Powers “Longest Duplicate Substring” (binary-search the length + rolling hash), “Repeated DNA Sequences,” and 2-D pattern search. Always verify a hash hit with a direct compare to dodge rare collisions; use double hashing (two mods) for adversarial inputs.

Suffix structures (the heavy artillery)

For many queries against one text — “how many distinct substrings,” “longest repeated substring,” multiple-pattern search — build a suffix array (+ LCP array) or a suffix automaton/tree. O(n log n) or O(n) to build, then queries are fast. Name these when one text is queried repeatedly; you rarely implement them in an interview.

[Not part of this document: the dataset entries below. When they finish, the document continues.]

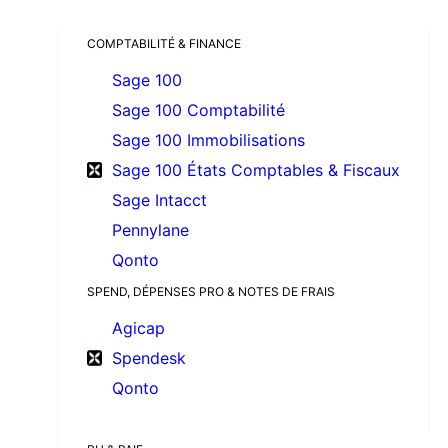
COMPTABILITÉ & FINANCE
Sage 100
Sage 100 Comptabilité
Sage 100 Immobilisations
Sage 100 États Comptables & Fiscaux
Sage Intacct
Pennylane
Qonto
SPEND, DÉPENSES PRO & NOTES DE FRAIS
Agicap
Spendesk
Qonto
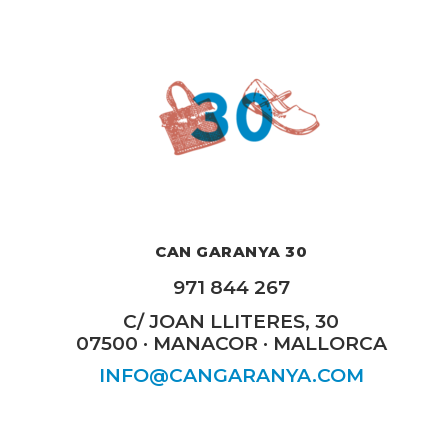
CAN GARANYA 30
971 844 267
C/ JOAN LLITERES, 30
07500 · MANACOR · MALLORCA
INFO@CANGARANYA.COM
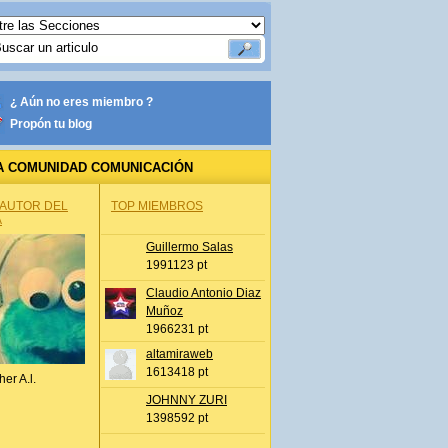
¿ Aún no eres miembro ?
Propón tu blog
A COMUNIDAD COMUNICACIÓN
 AUTOR DEL
TOP MIEMBROS
A
Guillermo Salas
1991123 pt
Claudio Antonio Diaz
Muñoz
1966231 pt
altamiraweb
1613418 pt
her A.l.
JOHNNY ZURI
1398592 pt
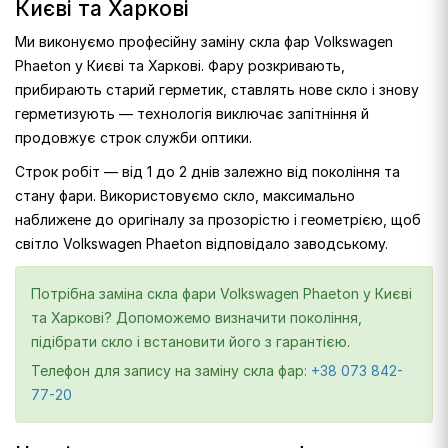
Києві та Харкові
Ми виконуємо професійну заміну скла фар Volkswagen
Phaeton у Києві та Харкові. Фару розкривають,
прибирають старий герметик, ставлять нове скло і знову
герметизують — технологія виключає запітніння й
продовжує строк служби оптики.
Строк робіт — від 1 до 2 днів залежно від покоління та
стану фари. Використовуємо скло, максимально
наближене до оригіналу за прозорістю і геометрією, щоб
світло Volkswagen Phaeton відповідало заводському.
Потрібна заміна скла фари Volkswagen Phaeton у Києві
та Харкові? Допоможемо визначити покоління,
підібрати скло і встановити його з гарантією.
Телефон для запису на заміну скла фар:
+38 073 842-
77-20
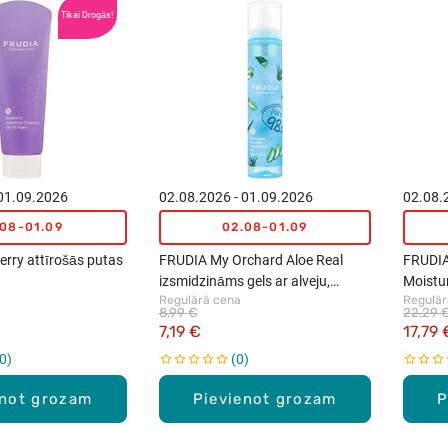
Tikai Drogās!
 01.09.2026
02.08.2026 - 01.09.2026
02.08.
.08-01.09
02.08-01.09
rry attīrošās putas
FRUDIA My Orchard Aloe Real
FRUDIA
izsmidzināms gels ar alveju,
Moistur
Regulārā cena
Regulār
125ml
40ml
8,99 €
22,29 
7,19 €
17,79 
0
0
enot grozam
Pievienot grozam
P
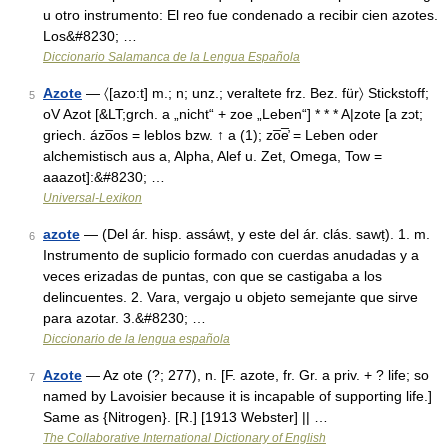
u otro instrumento: El reo fue condenado a recibir cien azotes.
Los&#8230; …
Diccionario Salamanca de la Lengua Española
Azote
— 〈[azo:t] m.; n; unz.; veraltete frz. Bez. für〉 Stickstoff;
5
oV Azot [&LT;grch. a „nicht“ + zoe „Leben“] * * * A|zote [a zɔt;
griech. ázo̅os = leblos bzw. ↑ a (1); zo̅e̅̓ = Leben oder
alchemistisch aus a, Alpha, Alef u. Zet, Omega, Tow =
aaazot]:&#8230; …
Universal-Lexikon
azote
— (Del ár. hisp. assáwṭ, y este del ár. clás. sawṭ). 1. m.
6
Instrumento de suplicio formado con cuerdas anudadas y a
veces erizadas de puntas, con que se castigaba a los
delincuentes. 2. Vara, vergajo u objeto semejante que sirve
para azotar. 3.&#8230; …
Diccionario de la lengua española
Azote
— Az ote (?; 277), n. [F. azote, fr. Gr. a priv. + ? life; so
7
named by Lavoisier because it is incapable of supporting life.]
Same as {Nitrogen}. [R.] [1913 Webster] || …
The Collaborative International Dictionary of English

Aho–Corasick (many patterns at once)

To match many patterns against a text simultaneously, build a trie of the patterns with KMP-style failure links — O(text + total pattern length + matches). The go-to for “find all dictionary words in this text.”

Choosing in an interview

  • Single pattern, exact, O(n+m) → KMP (or Z).
  • Borders / period / “repeated substring” → LPS array insight.
  • Many substring comparisons / dedup / 2-D → rolling hash (verify hits; double-hash).
  • Many patterns at once → Aho–Corasick.
  • Many queries on one fixed text → suffix array / automaton.

For the everyday string toolkit (frequency, two pointers, palindromes), see the strings primer; reach here only when the task is literally pattern search.